OCHA-DAP / hdx-signals

HDX Signals
https://un-ocha-centre-for-humanitarian.gitbook.io/hdx-signals/
GNU General Public License v3.0
5 stars 0 forks source link

`update_az_file()` - move `gmas_test_run()` condition to top? #137

Closed zackarno closed 2 months ago

zackarno commented 2 months ago

would it make sense to move the gmas_test_run() check to the top of the function. That way if it's TRUE no need to connect to the blob at all?

caldwellst commented 2 months ago

Yeah, it's a discussion that we were having with @hannahker as well. I worry if we just moved check to top, we aren't running the saving out functionality, which may impact some testing down the line. However, if we are moving testing into #131 to be separate, and GMAS_TEST_RUN is being renamed HS_DRY_RUN, could make this change. I think still would want to discuss if we want to completely available loading the blob here and running switch(), cause the dry run functionality can be a nice way to interactively develop and make sure nothing is breaking and viewing output emails. Let's see what Hannah says when back!

caldwellst commented 2 months ago

So, ran through update_az_file() to investigate this:

container <- get_container(container)
fileext <- tools$file_ext(name)
tf <- tempfile(fileext = paste0(".", fileext))

switch(fileext,
  csv = readr$write_csv(x = df, file = tf, na = ""),
  parquet = arrow$write_parquet(x = df, sink = tf),
  json = jsonlite$write_json(x = df, path = tf),
  geojson = sf$st_write(obj = df, dsn = tf, quiet = TRUE)
)

The only potential need to connect to Azure would be in get_container(), which pulls in the container_...() functions.
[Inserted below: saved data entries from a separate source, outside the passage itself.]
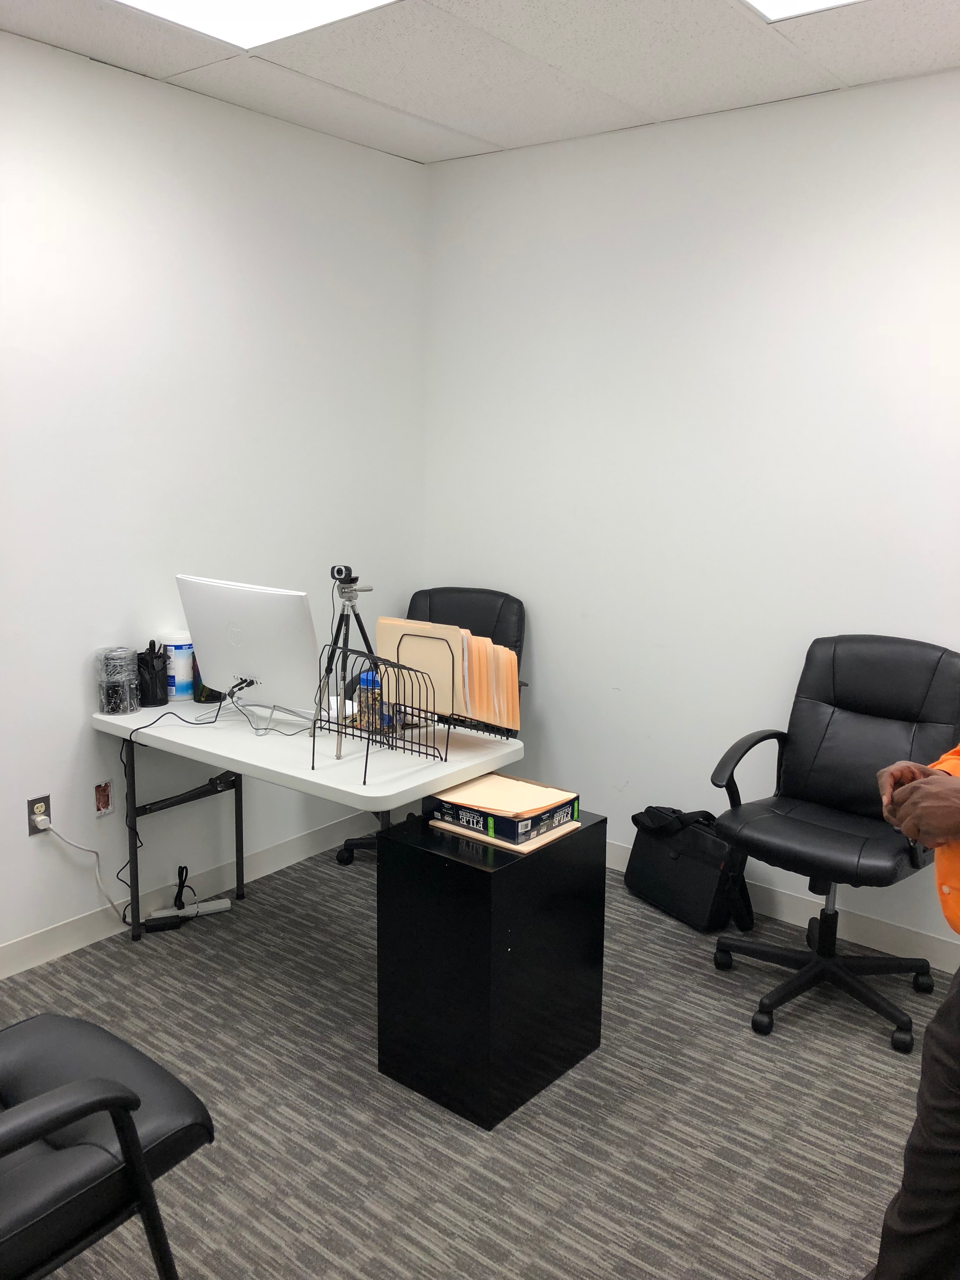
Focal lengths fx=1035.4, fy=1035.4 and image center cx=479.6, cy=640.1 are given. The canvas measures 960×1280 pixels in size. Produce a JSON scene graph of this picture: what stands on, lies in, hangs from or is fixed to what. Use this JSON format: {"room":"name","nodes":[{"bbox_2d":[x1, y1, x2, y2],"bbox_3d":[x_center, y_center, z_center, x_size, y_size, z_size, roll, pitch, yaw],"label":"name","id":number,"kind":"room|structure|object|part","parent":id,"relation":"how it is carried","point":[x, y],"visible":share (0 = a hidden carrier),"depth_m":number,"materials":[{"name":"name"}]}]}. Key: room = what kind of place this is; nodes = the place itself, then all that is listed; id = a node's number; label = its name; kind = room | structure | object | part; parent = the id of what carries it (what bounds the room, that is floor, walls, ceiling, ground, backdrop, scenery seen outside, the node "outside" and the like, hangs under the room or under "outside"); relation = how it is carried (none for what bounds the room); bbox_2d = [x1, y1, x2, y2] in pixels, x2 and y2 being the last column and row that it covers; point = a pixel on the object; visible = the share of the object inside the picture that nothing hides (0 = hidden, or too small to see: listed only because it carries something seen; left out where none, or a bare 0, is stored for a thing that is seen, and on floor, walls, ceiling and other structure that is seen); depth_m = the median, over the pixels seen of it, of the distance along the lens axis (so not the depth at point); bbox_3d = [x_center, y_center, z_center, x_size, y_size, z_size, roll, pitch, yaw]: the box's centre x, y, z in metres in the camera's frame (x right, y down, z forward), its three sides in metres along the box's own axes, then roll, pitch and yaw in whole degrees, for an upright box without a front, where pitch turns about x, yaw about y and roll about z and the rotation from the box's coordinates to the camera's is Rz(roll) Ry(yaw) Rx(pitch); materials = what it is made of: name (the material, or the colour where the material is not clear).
{"room":"office","nodes":[
{"label":"office","id":0,"kind":"room"},
{"bbox_2d":[0,29,427,964],"bbox_3d":[-1.697,-0.268,2.670,0.133,2.705,4.602,9,13,37],"label":"left wall","id":1,"kind":"structure","parent":0,"point":[75,740],"depth_m":3.38,"materials":[{"name":"white paint"}]},
{"bbox_2d":[27,793,51,835],"bbox_3d":[-1.352,0.537,3.183,0.009,0.115,0.070,9,13,37],"label":"wall socket","id":2,"kind":"object","parent":1,"relation":"attached to","point":[46,808],"visible":0.71,"depth_m":3.17,"materials":[{"name":"metal"}]},
{"bbox_2d":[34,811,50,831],"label":"power plug","id":3,"kind":"object","parent":2,"relation":"in","point":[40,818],"visible":0.93,"depth_m":3.16,"materials":[{"name":"white plastic"}]},
{"bbox_2d":[36,822,128,921],"bbox_3d":[-1.244,0.744,3.306,0.034,0.408,0.311,9,13,37],"label":"power cord","id":4,"kind":"object","parent":2,"relation":"attached to","point":[64,840],"visible":0.95,"depth_m":3.30,"materials":[{"name":"white plastic"}]},
{"bbox_2d":[92,780,113,816],"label":"electrical box","id":5,"kind":"object","parent":1,"relation":"in","point":[101,805],"visible":0.98,"depth_m":3.37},
{"bbox_2d":[0,809,378,977],"bbox_3d":[-1.673,1.014,2.856,0.014,0.109,4.307,9,13,37],"label":"baseboard","id":6,"kind":"structure","parent":1,"relation":"attached to","point":[291,845],"depth_m":3.58,"materials":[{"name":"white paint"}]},
{"bbox_2d":[0,843,953,1279],"bbox_3d":[-0.005,1.396,1.504,4.383,0.101,4.794,9,13,37],"label":"carpet floor","id":7,"kind":"structure","parent":0,"point":[447,1136],"depth_m":2.53,"materials":[{"name":"grey carpet"}]},
{"bbox_2d":[0,1011,213,1279],"bbox_3d":[-0.872,0.811,1.664,0.691,0.993,0.731,9,13,37],"label":"black chair","id":8,"kind":"object","parent":7,"relation":"on","point":[30,1039],"visible":1,"depth_m":1.64,"materials":[{"name":"black leather"}]},
{"bbox_2d":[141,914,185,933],"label":"power adapter","id":9,"kind":"object","parent":7,"relation":"on","point":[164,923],"visible":0.93,"depth_m":3.44,"materials":[{"name":"black plastic"}]},
{"bbox_2d":[145,895,231,922],"bbox_3d":[-1.009,0.931,3.569,0.256,0.036,0.053,-4,11,-27],"label":"power strip","id":10,"kind":"object","parent":7,"relation":"on","point":[223,902],"visible":0.93,"depth_m":3.56,"materials":[{"name":"white plastic"}]},
{"bbox_2d":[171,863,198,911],"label":"cable","id":11,"kind":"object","parent":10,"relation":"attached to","point":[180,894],"visible":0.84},
{"bbox_2d":[94,690,524,942],"bbox_3d":[-0.561,0.641,3.194,1.225,0.770,0.645,9,13,37],"label":"folding table","id":12,"kind":"object","parent":7,"relation":"on","point":[162,730],"visible":0.7,"depth_m":2.99,"materials":[{"name":"white plastic"}]},
{"bbox_2d":[94,645,139,714],"bbox_3d":[-1.147,0.127,3.279,0.130,0.196,0.130,-7,13,-37],"label":"plastic container","id":13,"kind":"object","parent":12,"relation":"on","point":[109,708],"visible":0.99,"depth_m":3.23,"materials":[{"name":"clear plastic"}]},
{"bbox_2d":[136,640,169,707],"bbox_3d":[-1.074,0.104,3.373,0.108,0.204,0.108,9,13,37],"label":"pen holder","id":14,"kind":"object","parent":12,"relation":"on","point":[156,657],"visible":0.97,"depth_m":3.34,"materials":[{"name":"black metal"}]},
{"bbox_2d":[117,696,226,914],"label":"power cord","id":15,"kind":"object","parent":12,"relation":"hanging from","point":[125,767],"visible":0.84,"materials":[{"name":"black plastic"}]},
{"bbox_2d":[157,631,194,700],"bbox_3d":[-1.003,0.085,3.447,0.126,0.212,0.125,9,13,37],"label":"wipes canister","id":16,"kind":"object","parent":12,"relation":"on","point":[172,643],"visible":0.81,"depth_m":3.40,"materials":[{"name":"white plastic"}]},
{"bbox_3d":[-0.963,0.603,3.454,0.300,0.665,0.387,9,13,37],"label":"metal frame","id":17,"kind":"part","parent":12,"relation":"part of","materials":[{"name":"black metal"}]},
{"bbox_2d":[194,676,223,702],"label":"cup","id":18,"kind":"object","parent":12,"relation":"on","point":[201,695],"visible":0.26,"depth_m":3.41,"materials":[{"name":"black"}]},
{"bbox_2d":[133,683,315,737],"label":"cable","id":19,"kind":"object","parent":12,"relation":"on","point":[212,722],"visible":0.89,"depth_m":3.13,"materials":[{"name":"black plastic"}]},
{"bbox_2d":[176,574,321,719],"bbox_3d":[-0.704,0.039,3.133,0.528,0.433,0.214,9,13,37],"label":"computer monitor","id":20,"kind":"object","parent":12,"relation":"on","point":[254,663],"visible":0.98,"depth_m":3.08,"materials":[{"name":"white plastic"}]},
{"bbox_2d":[315,564,377,743],"bbox_3d":[-0.403,0.026,3.195,0.280,0.525,0.270,9,13,37],"label":"tripod","id":21,"kind":"object","parent":12,"relation":"on","point":[352,590],"visible":0.79,"depth_m":3.17,"materials":[{"name":"black metal"}]},
{"bbox_2d":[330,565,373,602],"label":"camera","id":22,"kind":"object","parent":21,"relation":"on","point":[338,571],"visible":0.96,"depth_m":3.14,"materials":[{"name":"black plastic"}]},
{"bbox_2d":[355,670,384,730],"bbox_3d":[-0.323,0.181,3.072,0.084,0.174,0.084,9,13,37],"label":"bottle","id":23,"kind":"object","parent":12,"relation":"on","point":[365,681],"visible":0.51,"depth_m":3.04,"materials":[{"name":"plastic"}]},
{"bbox_2d":[308,642,447,777],"bbox_3d":[-0.295,0.183,2.784,0.350,0.288,0.225,9,13,37],"label":"wire rack","id":24,"kind":"object","parent":12,"relation":"on","point":[341,732],"visible":0.98,"depth_m":2.77,"materials":[{"name":"black metal"}]},
{"bbox_2d":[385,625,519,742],"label":"file organizer","id":25,"kind":"object","parent":12,"relation":"on","point":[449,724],"visible":0.33,"depth_m":2.98,"materials":[{"name":"black metal"}]},
{"bbox_2d":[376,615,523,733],"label":"folder stack","id":26,"kind":"object","parent":25,"relation":"in","point":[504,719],"visible":0.76,"depth_m":2.85,"materials":[{"name":"beige paper"}]},
{"bbox_2d":[328,581,527,867],"bbox_3d":[-0.156,0.354,3.941,0.678,1.068,0.715,3,10,13],"label":"office chair","id":27,"kind":"object","parent":7,"relation":"on","point":[494,617],"visible":0.26,"depth_m":4.07,"materials":[{"name":"black leather"}]},
{"bbox_2d":[375,807,604,1130],"bbox_3d":[0.027,0.810,2.704,0.377,0.642,0.460,9,13,37],"label":"black cabinet","id":28,"kind":"object","parent":7,"relation":"on","point":[465,870],"visible":0.92,"depth_m":2.54,"materials":[{"name":"black laminate"}]},
{"bbox_2d":[428,814,580,853],"bbox_3d":[0.062,0.466,2.637,0.317,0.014,0.247,9,13,37],"label":"folder","id":29,"kind":"object","parent":28,"relation":"on","point":[526,850],"visible":0.29,"depth_m":2.53,"materials":[{"name":"paper"}]},
{"bbox_2d":[431,795,578,844],"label":"box","id":30,"kind":"object","parent":29,"relation":"on","point":[502,824],"visible":0.55,"depth_m":2.54,"materials":[{"name":"black cardboard"}]},
{"bbox_2d":[433,772,576,819],"bbox_3d":[0.068,0.387,2.620,0.278,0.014,0.248,9,13,37],"label":"manila folder","id":31,"kind":"object","parent":30,"relation":"on","point":[515,810],"visible":0.96,"depth_m":2.59,"materials":[{"name":"beige paper"}]},
{"bbox_2d":[624,805,755,934],"bbox_3d":[0.733,0.775,3.671,0.218,0.367,0.485,-6,12,-32],"label":"black bag","id":32,"kind":"object","parent":7,"relation":"on","point":[652,856],"visible":0.91,"depth_m":3.57,"materials":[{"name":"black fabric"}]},
{"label":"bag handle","id":33,"kind":"part","parent":32,"relation":"part of","materials":[{"name":"black fabric"}]},
{"bbox_2d":[706,636,959,1051],"bbox_3d":[1.066,0.545,3.066,0.678,1.044,0.712,9,13,37],"label":"office chair","id":34,"kind":"object","parent":7,"relation":"on","point":[808,824],"visible":0.98,"depth_m":3.10,"materials":[{"name":"black leather"}]},
{"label":"chair base","id":35,"kind":"part","parent":34,"relation":"part of","materials":[{"name":"black plastic"}]},
{"bbox_2d":[864,746,959,1279],"bbox_3d":[0.993,0.445,1.726,0.754,1.719,0.724,0,10,-6],"label":"person","id":36,"kind":"object","parent":7,"relation":"on","point":[956,1050],"visible":0.99,"depth_m":1.73},
{"bbox_2d":[0,0,959,164],"bbox_3d":[0.069,-1.379,1.082,4.354,0.110,4.660,9,13,37],"label":"ceiling","id":37,"kind":"structure","parent":0,"point":[497,141],"depth_m":2.95,"materials":[{"name":"white tile"}]},
{"bbox_2d":[114,0,398,49],"bbox_3d":[-0.592,-1.537,2.249,0.777,0.025,0.932,9,13,37],"label":"ceiling light","id":38,"kind":"object","parent":37,"relation":"in","point":[317,3],"visible":0.96,"depth_m":2.66,"materials":[{"name":"white plastic"}]},
{"bbox_2d":[742,0,863,21],"bbox_3d":[0.832,-1.476,2.053,0.857,0.019,0.856,9,13,37],"label":"ceiling light","id":39,"kind":"object","parent":37,"relation":"in","point":[779,3],"visible":0.96,"depth_m":2.55,"materials":[{"name":"white plastic"}]},
{"bbox_2d":[424,67,959,957],"bbox_3d":[1.472,-0.306,3.157,4.274,2.703,0.145,9,13,37],"label":"right wall","id":40,"kind":"structure","parent":0,"point":[552,700],"depth_m":3.58,"materials":[{"name":"white paint"}]},
{"bbox_2d":[607,839,959,975],"bbox_3d":[1.370,0.969,3.371,4.268,0.107,0.014,9,13,37],"label":"baseboard","id":41,"kind":"structure","parent":40,"relation":"attached to","point":[782,915],"depth_m":3.46,"materials":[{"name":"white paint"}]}
]}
Looking through container_prod() for example:

container_endpoint_prod <- az$blob_endpoint(
  endpoint = azure_endpoint_url("blob", "prod"),
  sas = get_env("DSCI_AZ_SAS_PROD")
)
az$blob_container(
  endpoint = container_endpoint_prod,
  name = "hdx-signals"
)

And both of these, while they look complex, are simply returning list objects with a special S3 class.

AzureStor::blob_endpoint

function (endpoint, key = NULL, token = NULL, sas = NULL, api_version = getOption("azure_storage_api_version")) 
{
    obj <- list(url = endpoint, key = key, token = token, sas = sas, 
        api_version = api_version)
    class(obj) <- c("blob_endpoint", "storage_endpoint")
    obj
}
<bytecode: 0x7fbef90bfd08>
<environment: namespace:AzureStor>

AzureStor:::blob_container.blob_endpoint

function (endpoint, name, ...) 
{
    obj <- list(name = name, endpoint = endpoint)
    class(obj) <- c("blob_container", "storage_container")
    obj
}
<bytecode: 0x7fbefd30ea68>
<environment: namespace:AzureStor>

So we actually don't have to connect at all to the blob in these steps, works entirely without internet access. Only validated at the point of access.